───── Passage for review ─────
MapReduce offers a general parallel programming paradigm which is based on two user-implemented functions, Map() and Reduce(). While Map() performs filtering and sorting, Reduce() acts as an aggregator. Both functions are instantiated multiple time for massive parallelization; the MapReduce engine manages the process instances as well as their communication.

Iimplementations of the MapReduce paradigm – such as Hadoop, Spark, and Flink – typically use Java or Scala for the Map() and Reduce() coding. While these languages offer array primitives for processing multi-dimensional arrays locally within a Map() and Reduce() incarnation here is no particular support for arrays exceeding local server main memory; in particular, the MapReduce engines are not aware of the spatial n-dimensional proximity of array partitions. Hence, the common MapReduce optimizations cannot exploit the array semantics. Essentially, MapReduce is particularly well suited for unstructured data like sets. “Since it was not originally designed to leverage the structure its performance is suboptimal.” [Daniel Abadi]

That said, attempts have been made to implement partitioned array management and processing on top of MapReduce. Below some major approaches are listed.

SciHadoop
- Description: SciHadoop is a Hadoop plugin allowing scientists to specify logical queries over array-based data models. SciHadoop executes queries as map/reduce programs defined over the logical data model. A SciHadoop prototype has been implemented for NetCDF data sets.
- Website: SciHadoop is being developed by the DAMASC group
- Source code: https://github.com/four2five/SciHadoop
GeoTrellis
- Description: GeoTrellis is a geographic data processing engine for high performance applications. GeoTrellis provides data types for working with rasters in the Scala language, as well as fast reading and writing of these data types to disk.
- Website: http://geotrellis.io/
- Source code: https://github.com/geotrellis
MrGeo
- Description: MrGeo (pronounced “Mister Geo”) is an open source geospatial toolkit designed to provide raster-based geospatial processing capabilities performed at scale. MrGeo enables global geospatial big data image processing and analytics. MrGeo is built upon the Apache Spark distributed processing frarmework.
- Website: https://github.com/ngageoint/mrgeo/wiki
- Source code: https://github.com/ngageoint/mrgeo
Unclassified

Google Earth Engine
- Description: Google Earth Engine Google Earth Engine builds on the tradition of Grid systems with files, there is no datacube paradigm. Based on a functional programming language, users can submit code which is executed transparently in Google’s own distributed environment, with a worldwide private network. Parallelization is straightforward. After discussion of the developers with the rasdaman team, Google has added a declarative “Map Algebra” interface in addition which resembles a subset of the rasdaman query language. In a face-to-face conversation at the “Big Data from Space” conference 2016, Noel Gorelick (EarthEngine Chief Architect) explained that EarthEngine is relying on Google’s massive hardware rather than on algorithmic elaboration. At the heart is a functional programming language which does not offer specific array primitives like rasdaman, nor any comparable optimization.
─────
- **Assignment 1**: Please extract the stretch from "That said, attempts" through "approaches are listed." in the MapReduce passage.
The records are separate material with no connection to the MapReduce passage.
───── Provided information ─────
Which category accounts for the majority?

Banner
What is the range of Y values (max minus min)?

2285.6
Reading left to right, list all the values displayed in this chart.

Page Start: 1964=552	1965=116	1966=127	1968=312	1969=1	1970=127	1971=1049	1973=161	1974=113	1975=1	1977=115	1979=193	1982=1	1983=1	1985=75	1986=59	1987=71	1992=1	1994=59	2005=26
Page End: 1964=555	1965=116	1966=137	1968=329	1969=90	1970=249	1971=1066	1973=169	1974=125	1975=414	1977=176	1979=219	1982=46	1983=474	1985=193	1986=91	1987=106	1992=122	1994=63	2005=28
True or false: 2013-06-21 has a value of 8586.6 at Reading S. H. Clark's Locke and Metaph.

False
─────
───── Provided information ─────
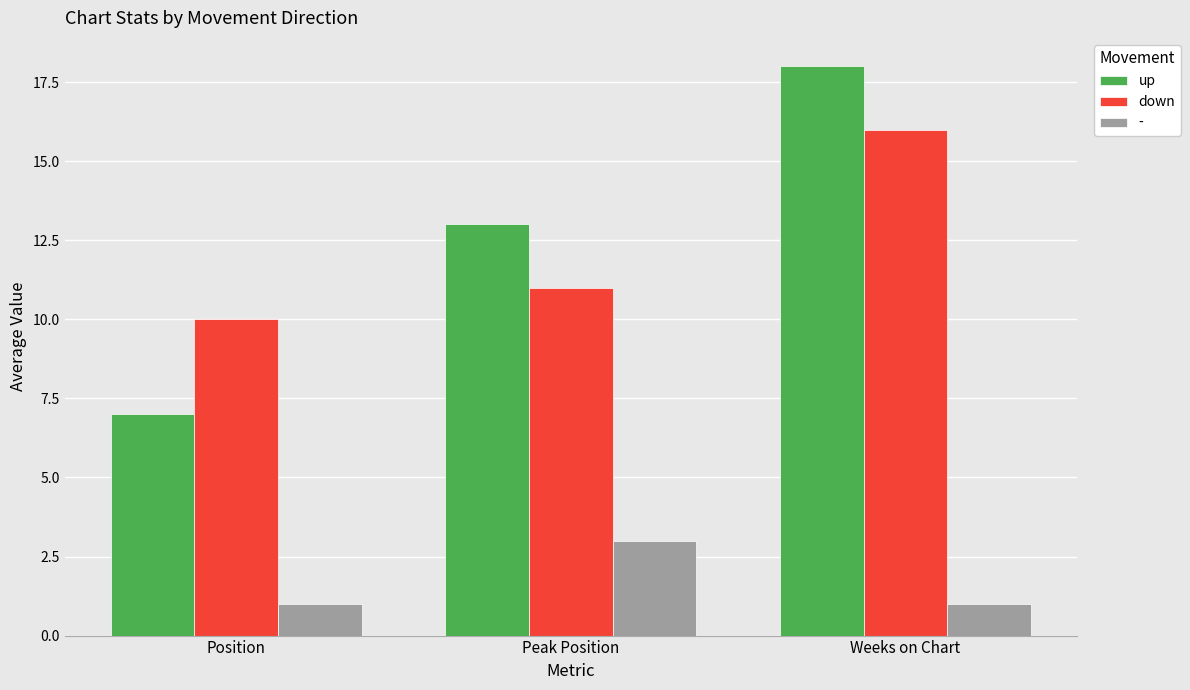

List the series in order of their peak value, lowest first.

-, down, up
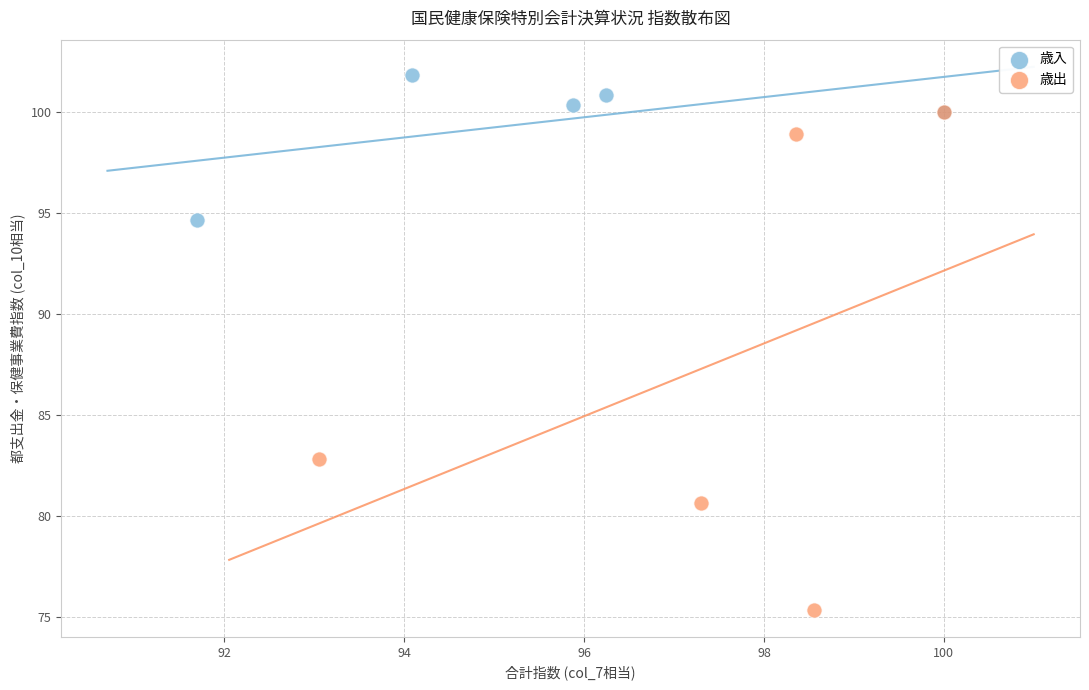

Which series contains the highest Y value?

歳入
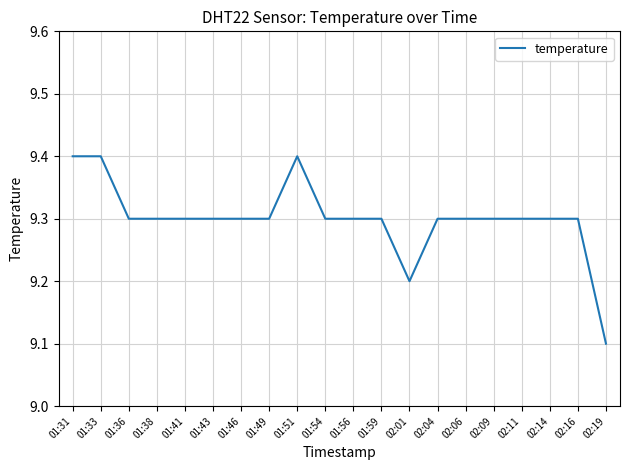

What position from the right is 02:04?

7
─────
───── Provided information ─────
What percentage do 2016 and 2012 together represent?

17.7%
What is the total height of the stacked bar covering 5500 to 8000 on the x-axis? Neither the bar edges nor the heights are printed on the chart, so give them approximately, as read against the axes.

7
─────
- **Assignment 2**: Find each line in the records that contains the word "What", and copy those lines.

- **Response 1**:
That said, attempts have been made to implement partitioned array management and processing on top of MapReduce. Below some major approaches are listed.

- **Response 2**:
What is the range of Y values (max minus min)?
What position from the right is 02:04?
What percentage do 2016 and 2012 together represent?
What is the total height of the stacked bar covering 5500 to 8000 on the x-axis? Neither the bar edges nor the heights are printed on the chart, so give them approximately, as read against the axes.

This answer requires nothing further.